Provided passage ::

================

Fanshawe 136 Limited v Fanshawe Capital Limited

Case

[2014] NZHC 1068

20 May 2014

No judgment structure available for this case.

IN THE HIGH COURT OF NEW ZEALAND AUCKLAND REGISTRY

CIV-2013-404-004179 [2014] NZHC 1068

BETWEEN

FANSHAWE 136 LIMITED

First Plaintiff/Respondent

136 FANSHAWE LIMITED Second Plaintiff/Respondent

AND

FANSHAWE CAPITAL LIMITED First Defendant

WILSON PARKING NEW ZEALAND LIMITED

Second Defendant/Applicant

Hearing: 20 May 2014

Appearances:

W McCartney for Plaintiffs
E D Nilsson for Second Defendant/Applicant

Judgment:

20 May 2014

ORAL JUDGMENT OF VENNING J

Solicitors:           Lee Salmon Long, Auckland

Carson Fox Legal Limited, Auckland

Copy to:            W McCartney, Auckland

FANSHAWE 136 LTD v FANSHAWE CAPITAL LTD & ANOR [2014] NZHC 1068 [20 May 2014]

[1]      This is an application by Wilson Parking New Zealand Limited (Wilson) for stay of execution of a costs judgment pending the outcome of Wilson’s appeal of the substantive judgment to the Court of Appeal.

[2]      I take the background from the summary in the substantive judgment.1   The issue concerned a commercial property at 136 Fanshawe Street, Auckland.  Both the plaintiffs and Wilson claim to have entered legally enforceable agreements to purchase the property.   In her decision delivered on 16 December 2013 Katz J concluded that Wilson was estopped from denying that it had waived its right of first refusal to the property and was also estopped from asserting an interest in relation to the property in priority to that of the plaintiffs.  She ordered specific performance of the agreement in favour of the plaintiffs, removal of Wilson’s caveat and dismissed Wilson’s counterclaim.  Katz J also directed that, as successful parties, the plaintiffs were entitled to costs and provided for an exchange of memoranda to fix costs.

[3]      The  practical  effect  of  the  judgment  is  that  the  plaintiffs  were  able  to repurchase the property in issue for approximately $11.4 million.  It was accepted by the Judge that the property was worth considerably more than that, in excess of $15 million and, during the course of argument today, Mr McCartney suggested the difference may even be as much as $6 million.   In any event, shortly after the delivery of the judgment Wilson lodged an appeal against the substantive judgment.

[4]      There was some discussions between the parties regarding a stay pending the appeal which ultimately led to a consent order being made.   That consent order provided:

(a)       Until  after  the  second  defendant’s  appeal  rights  expire,  or  are determined against the second defendant, or until further order of the Court, the plaintiffs will take no further steps to progress the lapsing of the second defendant’s caveat registered 9474972.1 against CTNA

977/58, and will immediately inform the District Land Registrar of these orders.

(b)       The plaintiffs will not settle or call for the settlement of the purchase of  136  Fanshawe  Street  from  the  first  defendant  until  after  the second defendant’s appeal rights expire, or are determined against the second defendant, or until further order of the Court.

(c)       This stay of execution will not include a stay of the orders made by

Justice Katz as to the determination of costs or the payment of costs.

(d)       The second defendant is to take all reasonable steps to progress its appeal as a matter of urgency, including seeking entry of the appeal to the Court of Appeal’s fast track.

================

Raw data ::
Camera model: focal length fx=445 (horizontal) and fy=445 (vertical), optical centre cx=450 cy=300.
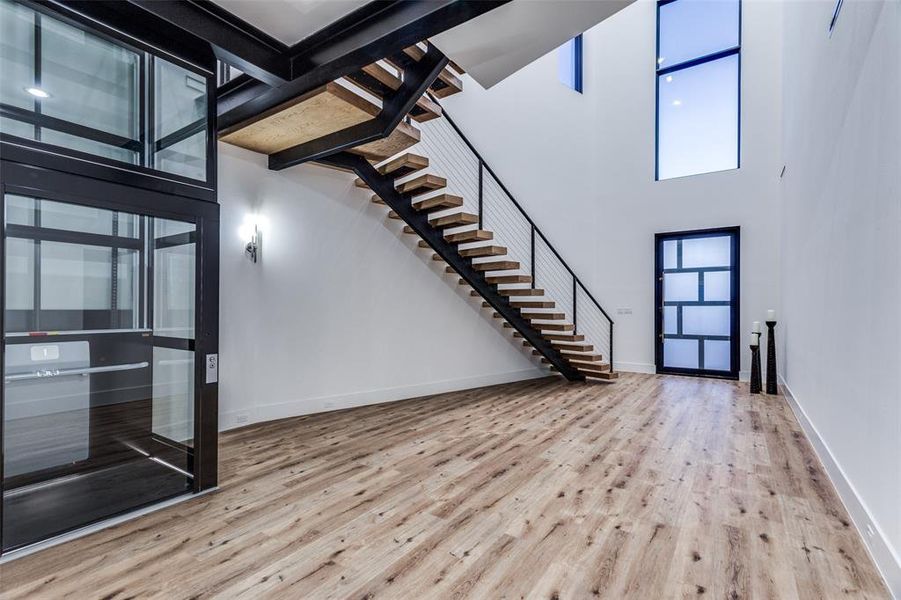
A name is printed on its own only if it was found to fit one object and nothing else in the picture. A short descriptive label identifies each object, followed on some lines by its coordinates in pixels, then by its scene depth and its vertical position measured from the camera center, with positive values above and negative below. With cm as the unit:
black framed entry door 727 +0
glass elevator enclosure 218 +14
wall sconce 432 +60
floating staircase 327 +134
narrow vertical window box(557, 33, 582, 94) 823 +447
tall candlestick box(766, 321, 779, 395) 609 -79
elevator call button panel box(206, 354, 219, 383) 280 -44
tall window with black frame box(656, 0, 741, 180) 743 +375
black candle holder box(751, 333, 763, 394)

================

Summarize the court judgment above in two sentences.

Answer to this problem :: Wilson Parking New Zealand Limited applied for a stay of execution of a costs judgment pending its appeal against a substantive judgment in which Katz J ordered specific performance of the plaintiffs' agreement to purchase 136 Fanshawe Street, Auckland, removed Wilson's caveat, dismissed Wilson's counterclaim and held the plaintiffs entitled to costs. After Wilson lodged its appeal, the parties reached a consent order that barred the plaintiffs from settling the purchase or progressing the lapse of Wilson's caveat until Wilson's appeal rights expired or were determined against it, but that order expressly did not stay Justice Katz's orders on the determination or payment of costs.